=== Section Start ===

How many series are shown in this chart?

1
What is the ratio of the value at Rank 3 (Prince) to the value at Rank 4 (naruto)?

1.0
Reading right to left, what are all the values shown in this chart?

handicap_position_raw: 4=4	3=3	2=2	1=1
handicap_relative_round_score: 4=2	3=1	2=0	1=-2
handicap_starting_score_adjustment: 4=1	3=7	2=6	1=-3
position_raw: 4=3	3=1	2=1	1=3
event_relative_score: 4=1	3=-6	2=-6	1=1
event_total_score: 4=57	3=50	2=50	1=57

=== Section End ===
=== Section Start ===

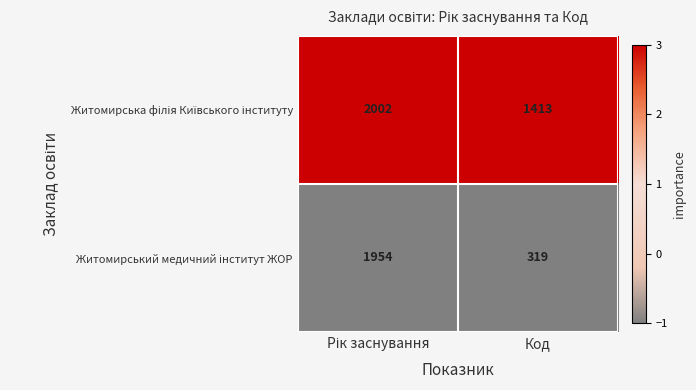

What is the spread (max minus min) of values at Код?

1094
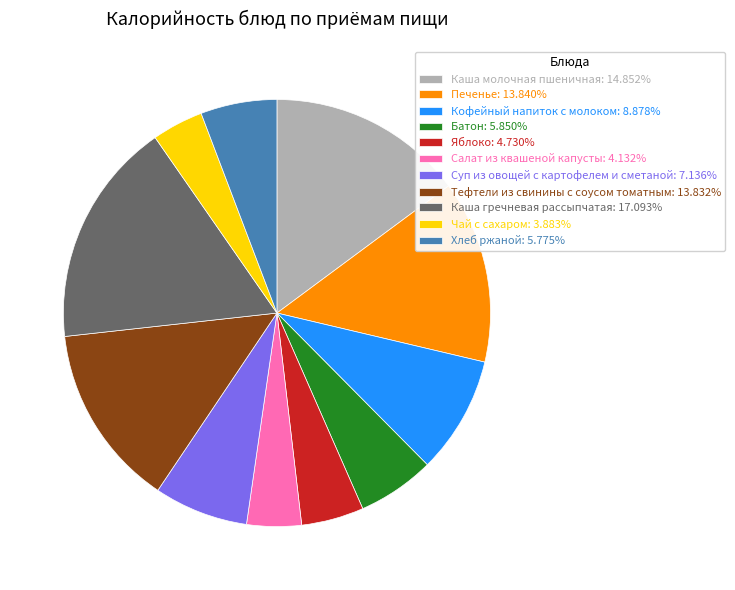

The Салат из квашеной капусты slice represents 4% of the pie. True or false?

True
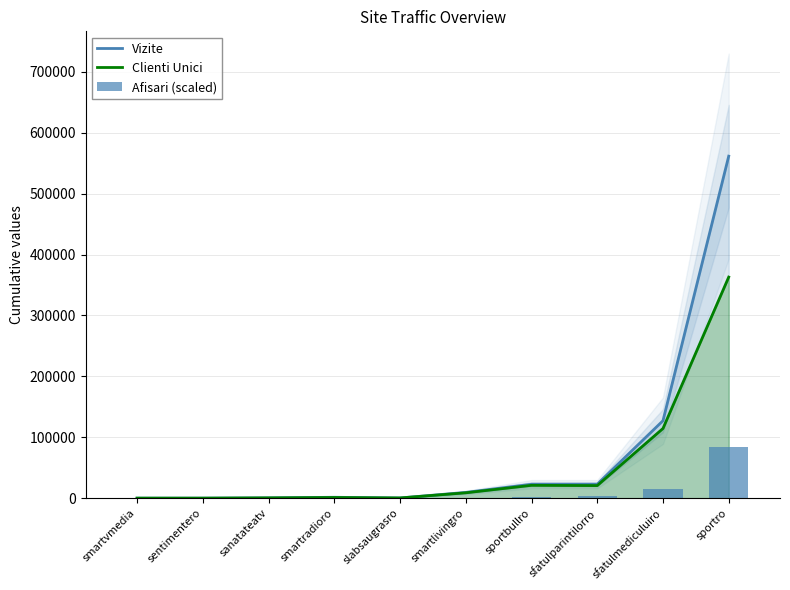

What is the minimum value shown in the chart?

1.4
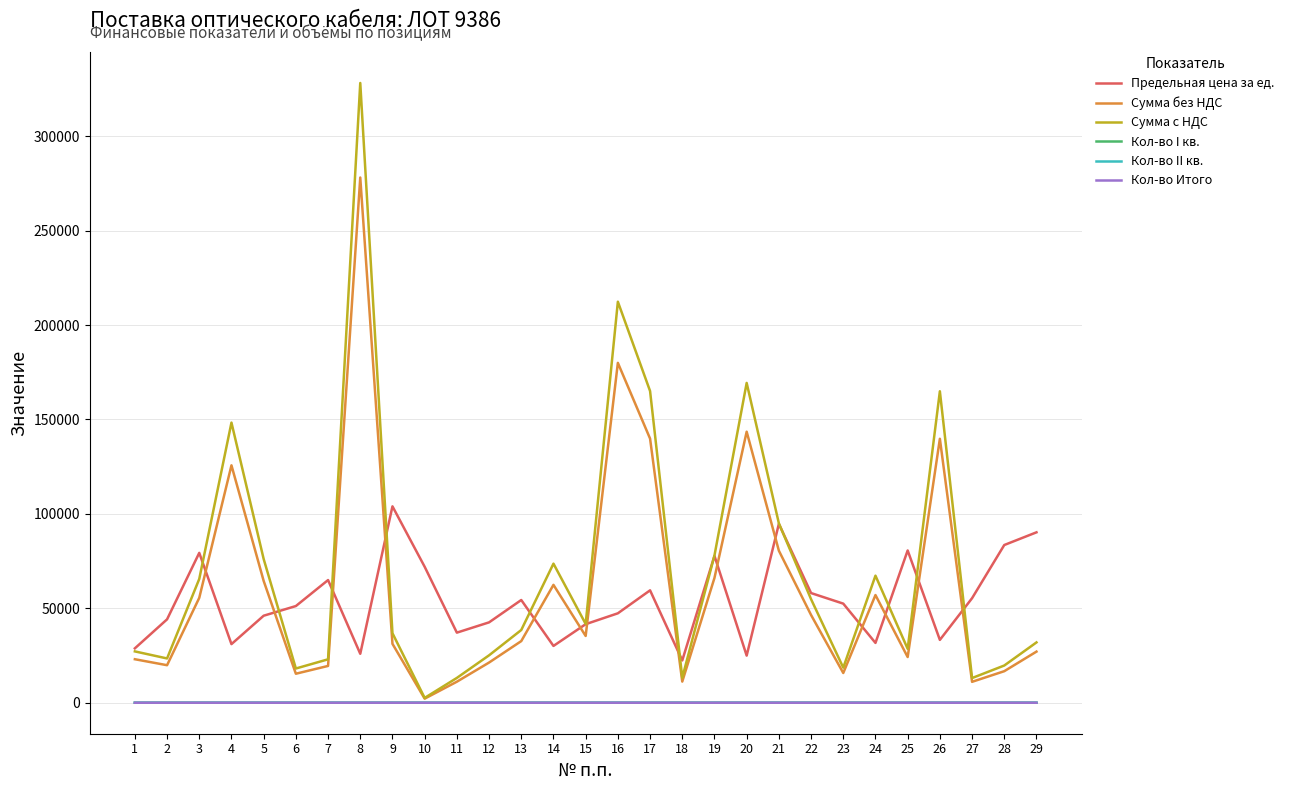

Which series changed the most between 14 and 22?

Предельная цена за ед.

=== Section End ===
=== Section Start ===

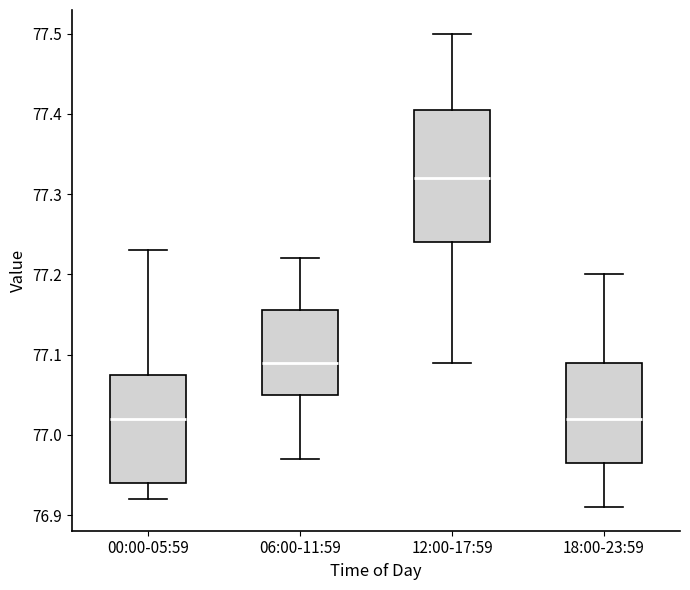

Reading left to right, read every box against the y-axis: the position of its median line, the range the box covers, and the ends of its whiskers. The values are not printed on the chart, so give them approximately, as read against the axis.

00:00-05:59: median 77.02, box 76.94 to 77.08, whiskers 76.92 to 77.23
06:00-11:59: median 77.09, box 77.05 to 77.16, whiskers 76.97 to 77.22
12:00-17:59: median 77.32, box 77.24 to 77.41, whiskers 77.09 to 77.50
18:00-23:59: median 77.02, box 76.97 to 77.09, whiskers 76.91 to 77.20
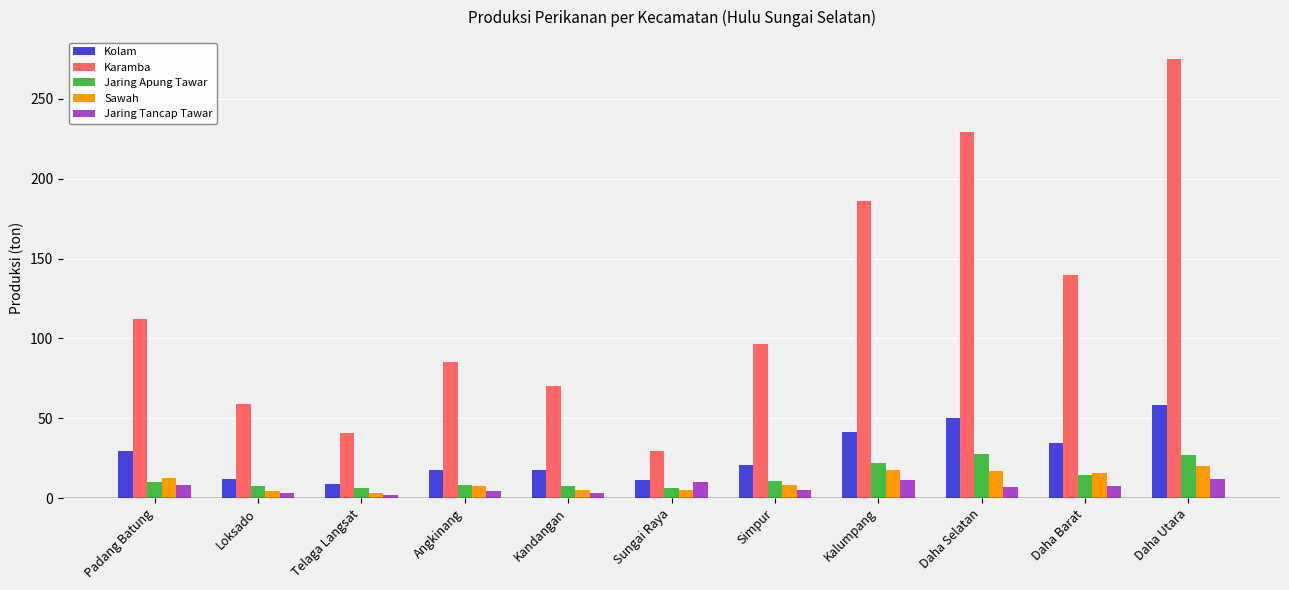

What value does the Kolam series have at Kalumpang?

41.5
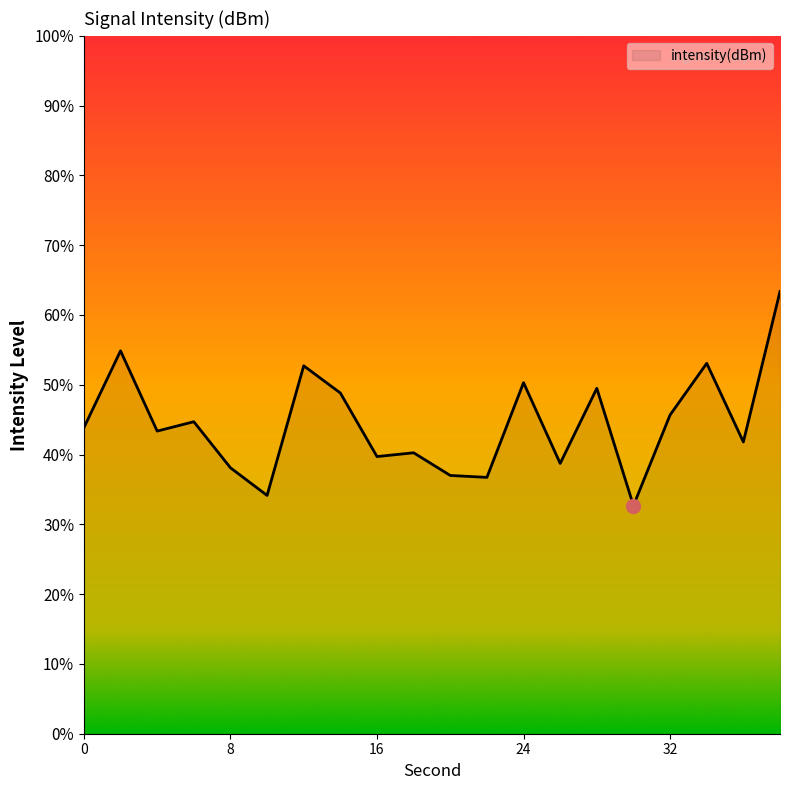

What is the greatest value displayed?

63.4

=== Section End ===

◆ WHAT YOU HAVE TO DO:
Please give the data from the line containing "How many series are shown in this chart?" through the line containing "Reading right to" again, swapping "chart" for "graph" and changing nothing else.

◆ THE COMPLETED TASK:
How many series are shown in this graph?

1
What is the ratio of the value at Rank 3 (Prince) to the value at Rank 4 (naruto)?

1.0
Reading right to left, what are all the values shown in this graph?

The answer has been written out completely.